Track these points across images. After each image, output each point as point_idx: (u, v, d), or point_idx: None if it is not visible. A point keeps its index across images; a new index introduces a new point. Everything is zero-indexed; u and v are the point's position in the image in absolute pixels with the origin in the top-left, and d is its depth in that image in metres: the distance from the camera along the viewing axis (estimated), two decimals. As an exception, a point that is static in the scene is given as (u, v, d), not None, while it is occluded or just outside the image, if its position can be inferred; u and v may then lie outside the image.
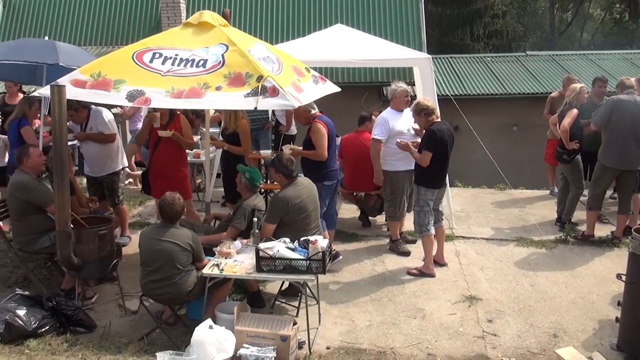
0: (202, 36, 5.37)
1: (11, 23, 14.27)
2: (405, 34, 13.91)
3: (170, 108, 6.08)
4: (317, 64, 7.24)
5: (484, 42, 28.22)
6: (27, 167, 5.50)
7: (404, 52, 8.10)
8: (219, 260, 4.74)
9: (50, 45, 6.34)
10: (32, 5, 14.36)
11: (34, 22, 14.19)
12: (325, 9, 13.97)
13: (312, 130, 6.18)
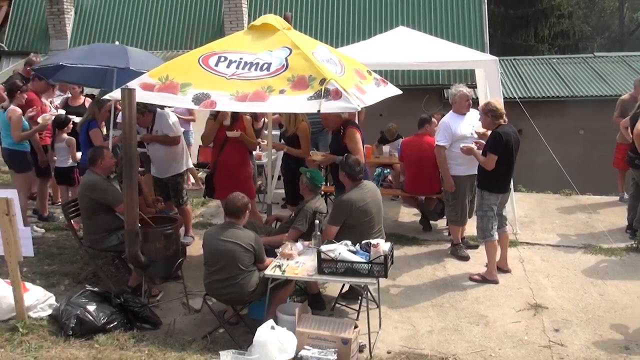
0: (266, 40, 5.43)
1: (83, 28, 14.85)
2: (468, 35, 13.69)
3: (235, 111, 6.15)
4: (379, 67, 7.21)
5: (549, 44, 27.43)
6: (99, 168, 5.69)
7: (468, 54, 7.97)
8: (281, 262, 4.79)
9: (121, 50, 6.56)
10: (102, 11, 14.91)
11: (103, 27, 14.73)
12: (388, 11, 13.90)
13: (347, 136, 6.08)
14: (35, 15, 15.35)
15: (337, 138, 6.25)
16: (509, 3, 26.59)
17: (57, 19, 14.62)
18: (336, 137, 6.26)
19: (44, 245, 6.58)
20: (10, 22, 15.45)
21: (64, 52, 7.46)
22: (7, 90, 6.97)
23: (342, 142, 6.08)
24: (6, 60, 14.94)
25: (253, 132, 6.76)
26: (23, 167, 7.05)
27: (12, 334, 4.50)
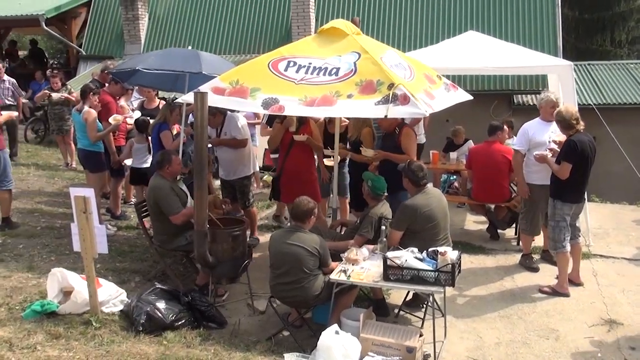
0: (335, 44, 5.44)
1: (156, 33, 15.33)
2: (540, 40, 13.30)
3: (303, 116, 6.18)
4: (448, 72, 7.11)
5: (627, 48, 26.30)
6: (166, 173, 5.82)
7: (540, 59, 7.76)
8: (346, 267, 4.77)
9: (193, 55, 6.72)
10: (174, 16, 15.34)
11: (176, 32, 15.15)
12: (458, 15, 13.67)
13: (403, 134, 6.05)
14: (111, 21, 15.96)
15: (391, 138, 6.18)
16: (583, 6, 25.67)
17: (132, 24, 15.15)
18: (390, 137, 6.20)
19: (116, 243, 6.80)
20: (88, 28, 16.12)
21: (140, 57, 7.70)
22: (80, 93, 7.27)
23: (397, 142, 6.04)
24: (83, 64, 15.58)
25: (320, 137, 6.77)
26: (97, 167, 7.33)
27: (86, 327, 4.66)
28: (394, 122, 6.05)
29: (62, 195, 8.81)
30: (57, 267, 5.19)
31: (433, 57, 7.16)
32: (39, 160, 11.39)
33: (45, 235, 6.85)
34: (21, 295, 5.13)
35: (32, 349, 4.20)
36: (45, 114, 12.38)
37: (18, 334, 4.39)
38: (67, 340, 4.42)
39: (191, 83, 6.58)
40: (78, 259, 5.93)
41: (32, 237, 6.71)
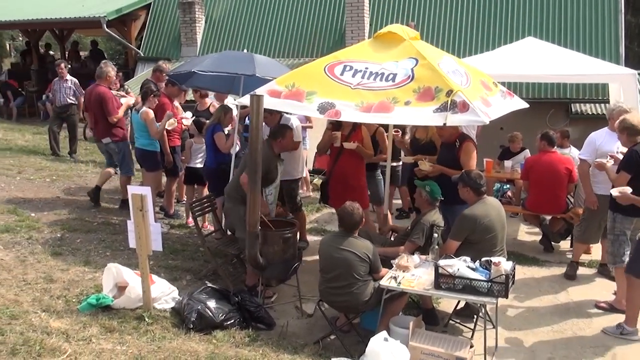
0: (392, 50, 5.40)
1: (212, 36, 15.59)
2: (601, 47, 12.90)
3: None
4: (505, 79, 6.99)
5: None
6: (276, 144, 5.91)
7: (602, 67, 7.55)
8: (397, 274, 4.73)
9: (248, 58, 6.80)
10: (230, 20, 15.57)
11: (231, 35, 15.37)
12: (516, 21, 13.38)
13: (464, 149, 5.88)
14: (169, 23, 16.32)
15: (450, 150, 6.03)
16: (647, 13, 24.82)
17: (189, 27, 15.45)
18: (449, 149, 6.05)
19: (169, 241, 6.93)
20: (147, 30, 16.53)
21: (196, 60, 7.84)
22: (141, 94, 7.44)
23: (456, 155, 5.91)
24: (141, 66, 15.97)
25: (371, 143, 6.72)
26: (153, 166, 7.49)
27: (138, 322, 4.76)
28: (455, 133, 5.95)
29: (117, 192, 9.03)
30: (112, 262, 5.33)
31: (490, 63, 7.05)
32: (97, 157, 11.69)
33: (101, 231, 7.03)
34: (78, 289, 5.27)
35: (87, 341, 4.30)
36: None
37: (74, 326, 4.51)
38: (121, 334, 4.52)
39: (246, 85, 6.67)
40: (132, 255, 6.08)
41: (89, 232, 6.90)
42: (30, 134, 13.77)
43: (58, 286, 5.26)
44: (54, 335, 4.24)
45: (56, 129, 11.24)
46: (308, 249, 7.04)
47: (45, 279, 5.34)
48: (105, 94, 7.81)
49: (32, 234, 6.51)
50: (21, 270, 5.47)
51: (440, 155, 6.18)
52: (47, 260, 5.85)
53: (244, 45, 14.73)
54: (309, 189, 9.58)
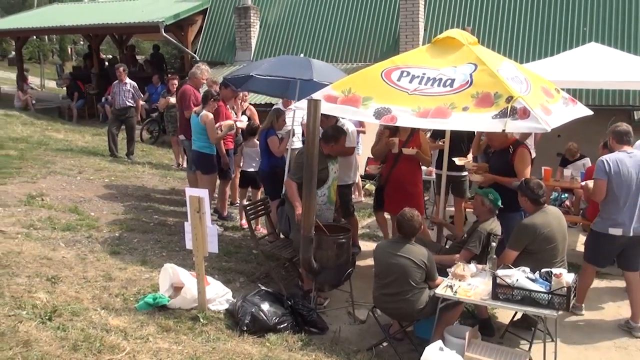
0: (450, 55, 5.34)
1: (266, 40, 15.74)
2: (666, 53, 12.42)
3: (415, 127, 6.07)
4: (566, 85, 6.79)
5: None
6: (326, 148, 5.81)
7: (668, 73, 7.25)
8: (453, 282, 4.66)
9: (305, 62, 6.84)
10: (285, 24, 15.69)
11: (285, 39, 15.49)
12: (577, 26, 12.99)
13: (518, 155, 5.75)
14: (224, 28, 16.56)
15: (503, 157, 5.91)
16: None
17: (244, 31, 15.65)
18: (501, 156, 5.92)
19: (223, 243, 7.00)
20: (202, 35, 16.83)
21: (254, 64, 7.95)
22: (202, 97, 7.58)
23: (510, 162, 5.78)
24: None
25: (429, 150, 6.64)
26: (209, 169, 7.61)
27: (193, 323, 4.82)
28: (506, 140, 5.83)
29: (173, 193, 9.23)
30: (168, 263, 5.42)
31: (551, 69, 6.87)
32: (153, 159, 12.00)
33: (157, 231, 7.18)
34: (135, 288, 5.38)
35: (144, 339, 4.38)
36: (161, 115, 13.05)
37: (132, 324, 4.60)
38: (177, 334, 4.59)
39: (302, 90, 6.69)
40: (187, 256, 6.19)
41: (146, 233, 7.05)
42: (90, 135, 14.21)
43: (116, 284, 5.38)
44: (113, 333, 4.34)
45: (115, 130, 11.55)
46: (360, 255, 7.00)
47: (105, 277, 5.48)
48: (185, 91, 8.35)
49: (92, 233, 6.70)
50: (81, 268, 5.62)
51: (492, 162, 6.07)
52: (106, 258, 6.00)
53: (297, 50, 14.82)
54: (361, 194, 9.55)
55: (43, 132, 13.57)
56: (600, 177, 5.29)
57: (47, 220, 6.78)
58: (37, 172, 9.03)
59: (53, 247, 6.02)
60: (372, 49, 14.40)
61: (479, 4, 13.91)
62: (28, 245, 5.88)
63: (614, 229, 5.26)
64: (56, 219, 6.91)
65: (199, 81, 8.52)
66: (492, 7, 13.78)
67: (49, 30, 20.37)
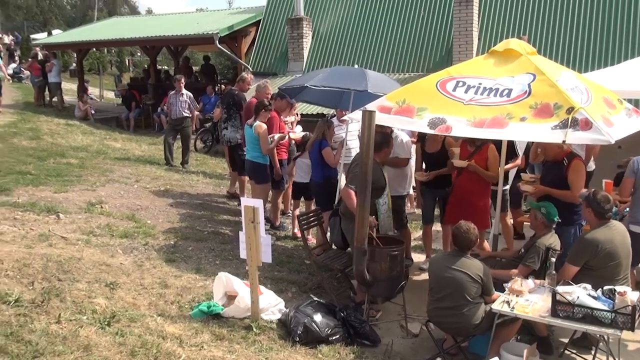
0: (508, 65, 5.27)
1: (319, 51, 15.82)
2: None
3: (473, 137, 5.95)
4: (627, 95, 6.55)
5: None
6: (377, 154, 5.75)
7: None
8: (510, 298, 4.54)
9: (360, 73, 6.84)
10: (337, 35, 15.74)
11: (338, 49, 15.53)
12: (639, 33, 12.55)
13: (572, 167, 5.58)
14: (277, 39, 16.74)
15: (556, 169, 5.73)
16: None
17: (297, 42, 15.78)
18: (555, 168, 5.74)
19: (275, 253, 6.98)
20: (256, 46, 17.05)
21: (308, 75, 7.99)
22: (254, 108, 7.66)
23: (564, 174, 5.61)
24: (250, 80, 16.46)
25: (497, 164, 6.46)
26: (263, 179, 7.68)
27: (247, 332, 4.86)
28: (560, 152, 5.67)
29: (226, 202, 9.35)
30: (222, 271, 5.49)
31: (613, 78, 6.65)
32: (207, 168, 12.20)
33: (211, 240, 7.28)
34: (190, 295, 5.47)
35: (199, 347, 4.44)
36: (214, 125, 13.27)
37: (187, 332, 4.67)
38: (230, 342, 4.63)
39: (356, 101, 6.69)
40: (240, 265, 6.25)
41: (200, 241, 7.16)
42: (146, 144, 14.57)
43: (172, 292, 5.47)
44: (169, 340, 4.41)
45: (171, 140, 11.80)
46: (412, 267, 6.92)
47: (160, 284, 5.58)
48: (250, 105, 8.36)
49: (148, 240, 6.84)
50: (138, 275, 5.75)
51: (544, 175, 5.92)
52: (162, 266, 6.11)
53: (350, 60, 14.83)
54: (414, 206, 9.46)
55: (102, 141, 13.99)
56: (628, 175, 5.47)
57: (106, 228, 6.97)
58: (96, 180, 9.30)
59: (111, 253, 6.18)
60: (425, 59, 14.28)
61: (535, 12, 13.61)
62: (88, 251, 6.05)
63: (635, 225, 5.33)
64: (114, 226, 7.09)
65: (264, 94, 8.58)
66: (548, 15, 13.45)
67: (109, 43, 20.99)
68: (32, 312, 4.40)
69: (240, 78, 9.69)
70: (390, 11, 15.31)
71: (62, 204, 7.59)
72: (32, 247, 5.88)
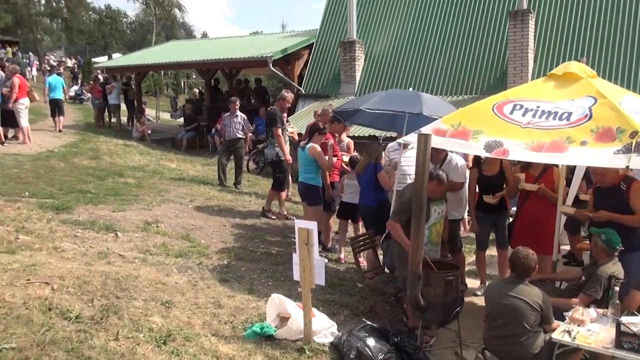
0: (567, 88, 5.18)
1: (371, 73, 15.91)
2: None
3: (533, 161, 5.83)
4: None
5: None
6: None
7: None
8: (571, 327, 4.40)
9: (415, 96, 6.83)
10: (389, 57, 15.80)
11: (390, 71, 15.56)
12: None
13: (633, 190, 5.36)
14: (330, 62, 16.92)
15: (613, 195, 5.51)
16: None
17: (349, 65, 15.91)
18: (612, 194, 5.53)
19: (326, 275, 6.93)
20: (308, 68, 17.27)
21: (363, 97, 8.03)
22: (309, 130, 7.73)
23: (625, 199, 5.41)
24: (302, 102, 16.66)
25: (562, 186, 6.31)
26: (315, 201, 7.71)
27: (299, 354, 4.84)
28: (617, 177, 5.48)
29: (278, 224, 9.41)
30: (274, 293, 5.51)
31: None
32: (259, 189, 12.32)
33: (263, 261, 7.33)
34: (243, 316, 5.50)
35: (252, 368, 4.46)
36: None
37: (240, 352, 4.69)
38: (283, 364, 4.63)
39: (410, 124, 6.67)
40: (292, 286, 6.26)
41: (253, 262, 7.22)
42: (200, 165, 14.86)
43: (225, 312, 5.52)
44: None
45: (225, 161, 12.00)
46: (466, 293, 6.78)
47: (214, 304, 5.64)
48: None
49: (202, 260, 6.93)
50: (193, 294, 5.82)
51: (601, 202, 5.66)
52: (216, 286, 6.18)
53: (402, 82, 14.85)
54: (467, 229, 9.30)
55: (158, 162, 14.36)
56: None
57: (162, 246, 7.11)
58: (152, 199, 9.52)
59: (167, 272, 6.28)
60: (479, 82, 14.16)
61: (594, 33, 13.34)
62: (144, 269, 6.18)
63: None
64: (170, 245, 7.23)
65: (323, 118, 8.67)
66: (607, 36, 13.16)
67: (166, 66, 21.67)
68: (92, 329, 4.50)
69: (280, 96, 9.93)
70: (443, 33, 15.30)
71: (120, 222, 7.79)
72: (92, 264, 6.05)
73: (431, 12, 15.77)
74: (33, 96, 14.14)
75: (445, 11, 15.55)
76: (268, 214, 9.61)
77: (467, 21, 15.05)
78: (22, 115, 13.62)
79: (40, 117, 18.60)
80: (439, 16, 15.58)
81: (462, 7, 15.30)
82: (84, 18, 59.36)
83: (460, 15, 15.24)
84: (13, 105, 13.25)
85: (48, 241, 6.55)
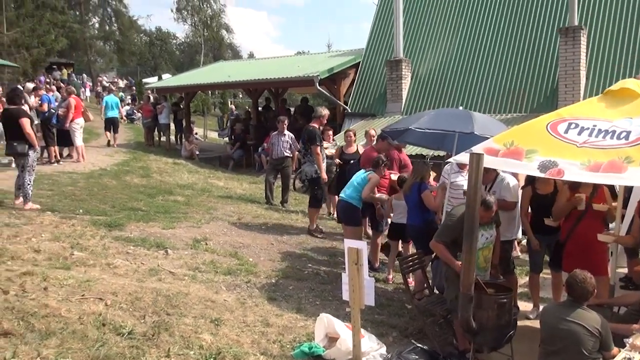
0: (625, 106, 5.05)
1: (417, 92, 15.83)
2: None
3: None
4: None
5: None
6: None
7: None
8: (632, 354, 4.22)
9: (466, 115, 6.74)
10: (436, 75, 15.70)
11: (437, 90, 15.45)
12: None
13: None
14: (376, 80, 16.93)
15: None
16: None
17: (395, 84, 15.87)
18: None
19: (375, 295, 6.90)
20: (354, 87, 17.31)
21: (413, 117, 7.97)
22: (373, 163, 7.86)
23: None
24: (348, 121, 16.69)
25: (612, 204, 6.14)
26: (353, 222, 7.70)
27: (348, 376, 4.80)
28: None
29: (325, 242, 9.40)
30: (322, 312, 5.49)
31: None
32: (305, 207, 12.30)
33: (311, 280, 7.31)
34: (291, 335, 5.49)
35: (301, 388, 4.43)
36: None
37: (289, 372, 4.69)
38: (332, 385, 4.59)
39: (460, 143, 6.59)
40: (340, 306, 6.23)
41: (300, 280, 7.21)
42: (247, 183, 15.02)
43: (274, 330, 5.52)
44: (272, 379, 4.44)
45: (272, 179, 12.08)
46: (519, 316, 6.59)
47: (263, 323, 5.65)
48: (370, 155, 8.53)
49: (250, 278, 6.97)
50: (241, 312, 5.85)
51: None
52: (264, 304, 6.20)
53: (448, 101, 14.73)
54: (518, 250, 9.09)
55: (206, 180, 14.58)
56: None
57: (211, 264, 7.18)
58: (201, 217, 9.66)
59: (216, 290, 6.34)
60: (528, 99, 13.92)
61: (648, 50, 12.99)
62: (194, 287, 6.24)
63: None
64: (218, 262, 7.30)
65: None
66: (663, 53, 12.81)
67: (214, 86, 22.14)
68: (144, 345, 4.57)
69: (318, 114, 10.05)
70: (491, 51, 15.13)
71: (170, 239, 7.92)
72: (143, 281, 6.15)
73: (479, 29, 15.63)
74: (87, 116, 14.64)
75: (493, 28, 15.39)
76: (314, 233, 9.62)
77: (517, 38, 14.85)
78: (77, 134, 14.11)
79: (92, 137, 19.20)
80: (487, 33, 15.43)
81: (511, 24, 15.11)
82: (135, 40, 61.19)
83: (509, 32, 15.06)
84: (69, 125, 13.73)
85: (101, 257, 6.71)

----

■ **WHAT TO WORK ON**: In the listing above, find the line containing "49: (32, 234, 6.51)" and the line containing "11: (338, 49, 15.53)", then print exactly those two lines and every line between them, minus the pictures.

■ **OUTPUT OF THE TASK**:
49: (32, 234, 6.51)
50: (21, 270, 5.47)
51: (440, 155, 6.18)
52: (47, 260, 5.85)
53: (244, 45, 14.73)
54: (309, 189, 9.58)
0: (450, 55, 5.34)
1: (266, 40, 15.74)
2: (666, 53, 12.42)
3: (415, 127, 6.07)
4: (566, 85, 6.79)
5: None
6: (326, 148, 5.81)
7: (668, 73, 7.25)
8: (453, 282, 4.66)
9: (305, 62, 6.84)
10: (285, 24, 15.69)
11: (285, 39, 15.49)
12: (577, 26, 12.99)
13: (518, 155, 5.75)
14: (224, 28, 16.56)
15: (503, 157, 5.91)
16: None
17: (244, 31, 15.65)
18: (501, 156, 5.92)
19: (223, 243, 7.00)
20: (202, 35, 16.83)
21: (254, 64, 7.95)
22: (202, 97, 7.58)
23: (510, 162, 5.78)
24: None
25: (429, 150, 6.64)
26: (209, 169, 7.61)
27: (193, 323, 4.82)
28: (506, 140, 5.83)
29: (173, 193, 9.23)
30: (168, 263, 5.42)
31: (551, 69, 6.87)
32: (153, 159, 12.00)
33: (157, 231, 7.18)
34: (135, 288, 5.38)
35: (144, 339, 4.38)
36: (161, 115, 13.05)
37: (132, 324, 4.60)
38: (177, 334, 4.59)
39: (302, 90, 6.69)
40: (187, 256, 6.19)
41: (146, 233, 7.05)
42: (90, 135, 14.21)
43: (116, 284, 5.38)
44: (113, 333, 4.34)
45: (115, 130, 11.55)
46: (360, 255, 7.00)
47: (105, 277, 5.48)
48: (185, 91, 8.35)
49: (92, 233, 6.70)
50: (81, 268, 5.62)
51: (492, 162, 6.07)
52: (106, 258, 6.00)
53: (297, 50, 14.82)
54: (361, 194, 9.55)
55: (43, 132, 13.57)
56: (600, 177, 5.29)
57: (47, 220, 6.78)
58: (37, 172, 9.03)
59: (53, 247, 6.02)
60: (372, 49, 14.40)
61: (479, 4, 13.91)
62: (28, 245, 5.88)
63: (614, 229, 5.26)
64: (56, 219, 6.91)
65: (199, 81, 8.52)
66: (492, 7, 13.78)
67: (49, 30, 20.37)
0: (508, 65, 5.27)
1: (319, 51, 15.82)
2: None
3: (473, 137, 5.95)
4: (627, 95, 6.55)
5: None
6: (377, 154, 5.75)
7: None
8: (510, 298, 4.54)
9: (360, 73, 6.84)
10: (337, 35, 15.74)
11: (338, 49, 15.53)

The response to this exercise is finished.